*Instructions to follow:* What is the number of lines in the data that include the string "Votorantim"? Give it by itself.

Excerpts from a dataset:
== Segment start ==
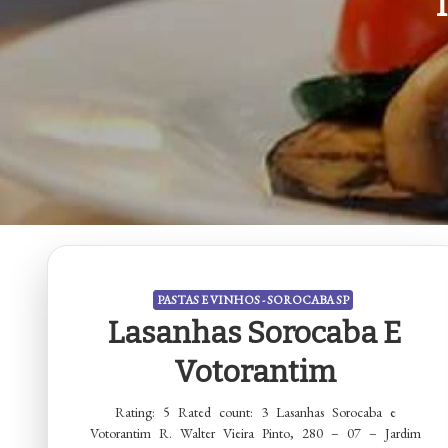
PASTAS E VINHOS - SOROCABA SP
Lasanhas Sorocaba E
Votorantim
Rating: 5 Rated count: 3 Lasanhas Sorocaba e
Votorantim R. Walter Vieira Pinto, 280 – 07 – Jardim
== Segment end ==
== Segment start ==
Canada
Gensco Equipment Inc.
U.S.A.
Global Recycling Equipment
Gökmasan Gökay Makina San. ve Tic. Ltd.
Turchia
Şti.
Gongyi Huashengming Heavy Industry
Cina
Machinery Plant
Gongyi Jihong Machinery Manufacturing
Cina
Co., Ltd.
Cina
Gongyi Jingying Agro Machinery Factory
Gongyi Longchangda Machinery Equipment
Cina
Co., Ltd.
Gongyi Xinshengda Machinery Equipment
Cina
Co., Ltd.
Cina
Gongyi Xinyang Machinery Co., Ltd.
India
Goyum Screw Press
== Segment end ==
== Segment start ==
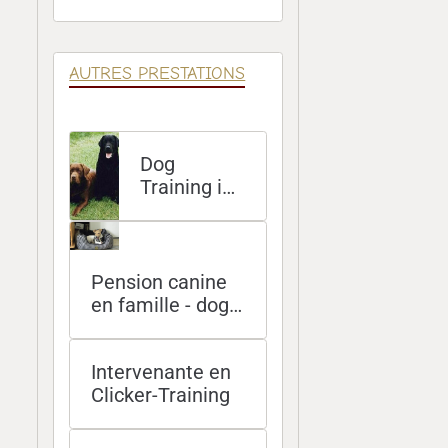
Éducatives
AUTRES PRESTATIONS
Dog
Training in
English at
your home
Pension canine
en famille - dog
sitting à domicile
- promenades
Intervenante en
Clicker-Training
== Segment end ==
*Reply to the task:* 2